◆ Consignes de travail:
1: Répondez à ces questions sur l'extrait.
(a) Sur qui les maladies respiratoires consécutives à la tuberculose font-elles peser une charge financière ?
(b) Quelles périodes les registres et les mécanismes de compte-rendu ne sont-ils pas conçus pour examiner ?
(c) Dans quels pays les mécanismes d'action contre la tuberculose fournissent-ils des services gratuits ?
2: Modifiez l'extrait : recopiez le passage allant de « Tout cela impacte » jusqu'à « des services gratuits. » en remplaçant « énormément » par « fortement ».
3: Relevez les aspects du fardeau que représente la tuberculose à l'échelle individuelle selon la dernière phrase de l'extrait.

◆ Extrait:
————————

Ces maladies respiratoires dites consécutives à la tuberculose affectent une proportion importante d’anciens patients, nuisant à leur qualité de vie et faisant peser une charge financière durable et conséquente sur eux et leur famille.

Malgré cela, les maladies respiratoires consécutives à la tuberculose ne sont pas prises en compte dans nos stratégies d'élimination de la TB. Les directives internationales sur la tuberculose négligent leur importance et beaucoup trop peu d’interventions sont réalisées dans le cadre des programmes pour répondre aux besoins des patients à l’issue de leur traitement. 

Nos registres et nos mécanismes de compte-rendu ne sont pas conçus pour examiner les périodes postérieures au traitement – d’où le manque flagrant de données disponibles – et il existe peu d’études scientifiques sur les causes et les traitements potentiels.

Tout cela impacte énormément l’existence des individus. Malgré tous les défauts inhérents aux mécanismes d’action contre la tuberculose – et ils sont nombreux – ceux-ci parviennent tout de même à obtenir des résultats, à accompagner les patients durant leur traitement, à faciliter la prise en charge des effets secondaires et d’autres problèmes, et – dans les pays les plus touchés par la maladie – à fournir des services gratuits.

Malgré cela, le fardeau physique, psychologique, social et économique que représente la tuberculose à l’échelle individuelle est énorme.

————————

◆ Documents fournis:
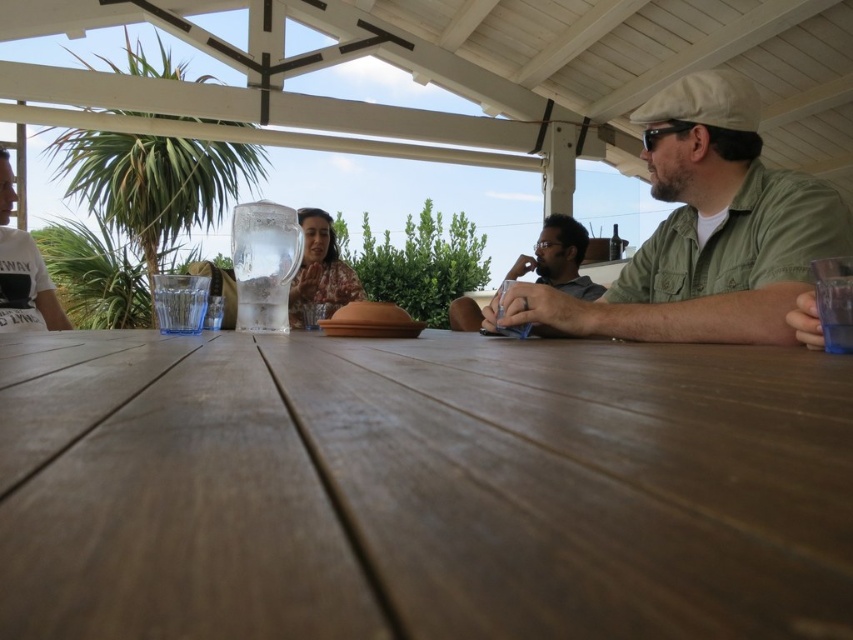
Can you confirm if brown wooden table at center is positioned below printed fabric shirt at center?

Indeed, brown wooden table at center is positioned under printed fabric shirt at center.

Where is `brown wooden table at center`? The width and height of the screenshot is (853, 640). brown wooden table at center is located at coordinates click(x=421, y=486).

This screenshot has width=853, height=640. What are the coordinates of `brown wooden table at center` in the screenshot? It's located at (421, 486).

Is brown wooden table at center smaller than matte brown shirt at center?

Correct, brown wooden table at center occupies less space than matte brown shirt at center.

From the picture: Between brown wooden table at center and matte brown shirt at center, which one has less height?

Standing shorter between the two is brown wooden table at center.

Locate an element on the screen. The height and width of the screenshot is (640, 853). brown wooden table at center is located at coordinates (421, 486).

The width and height of the screenshot is (853, 640). What do you see at coordinates (703, 230) in the screenshot?
I see `khaki cotton cap at upper right` at bounding box center [703, 230].

Who is positioned more to the left, khaki cotton cap at upper right or matte brown shirt at center?

Positioned to the left is khaki cotton cap at upper right.

Who is more distant from viewer, (633, 324) or (549, 259)?

Point (549, 259)

The width and height of the screenshot is (853, 640). I want to click on khaki cotton cap at upper right, so click(x=703, y=230).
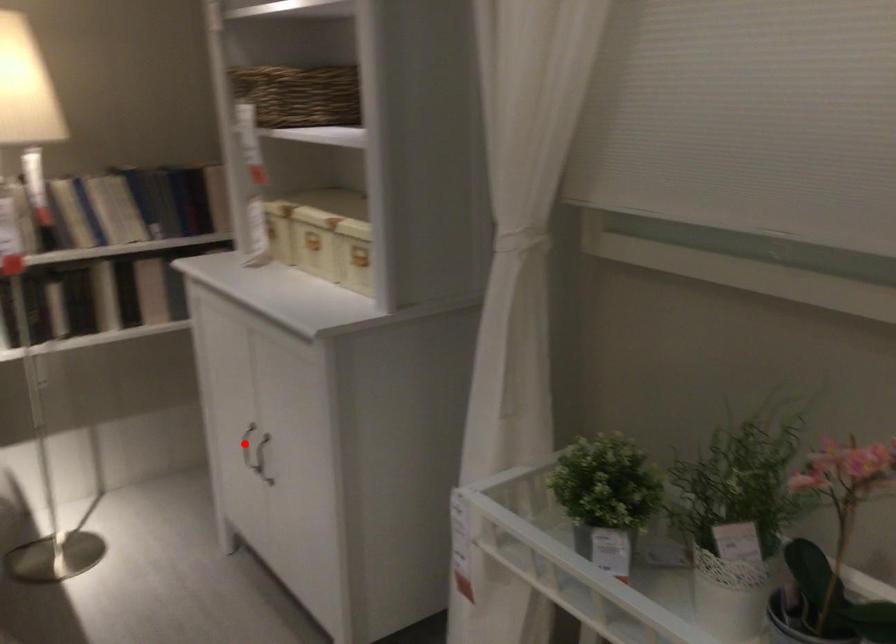
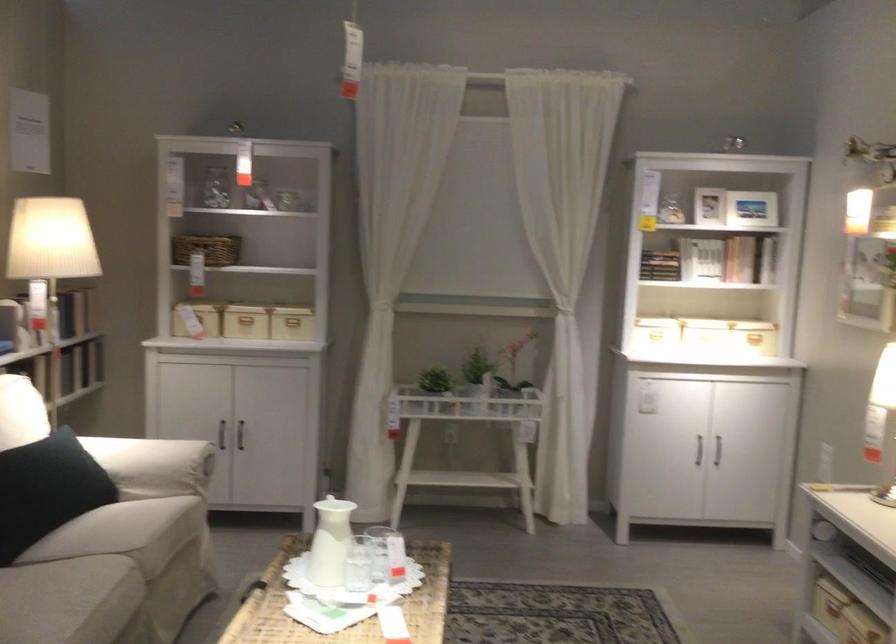
Question: I am providing you with two images of the same scene from different viewpoints. A red point is shown in image1. For the corresponding object point in image2, is it positioned nearer or farther from the camera?

Choices:
 (A) Nearer
 (B) Farther

Answer: (B)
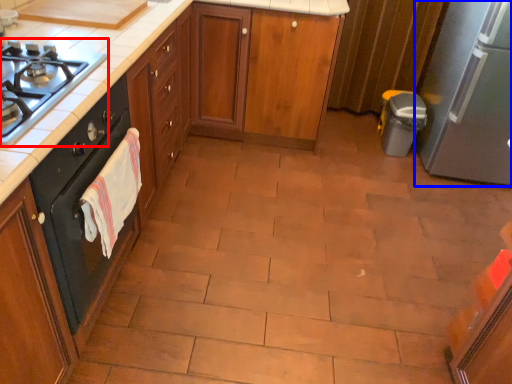
Question: Among these objects, which one is nearest to the camera, gas stove (highlighted by a red box) or kitchen appliance (highlighted by a blue box)?

Choices:
 (A) gas stove
 (B) kitchen appliance

Answer: (A)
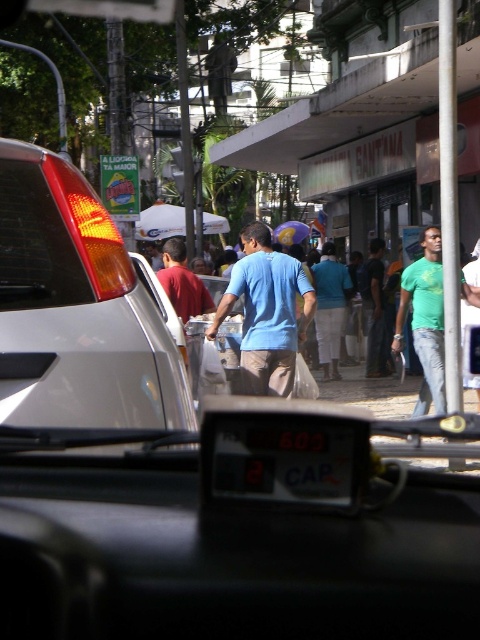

————————

◆ Corrigé détaillé:
1:
(a) Sur les anciens patients et leur famille.
(b) Les périodes postérieures au traitement.
(c) Dans les pays les plus touchés par la maladie.

2:
Tout cela impacte fortement l’existence des individus. Malgré tous les défauts inhérents aux mécanismes d’action contre la tuberculose – et ils sont nombreux – ceux-ci parviennent tout de même à obtenir des résultats, à accompagner les patients durant leur traitement, à faciliter la prise en charge des effets secondaires et d’autres problèmes, et – dans les pays les plus touchés par la maladie – à fournir des services gratuits.

3: physique, psychologique, social, économique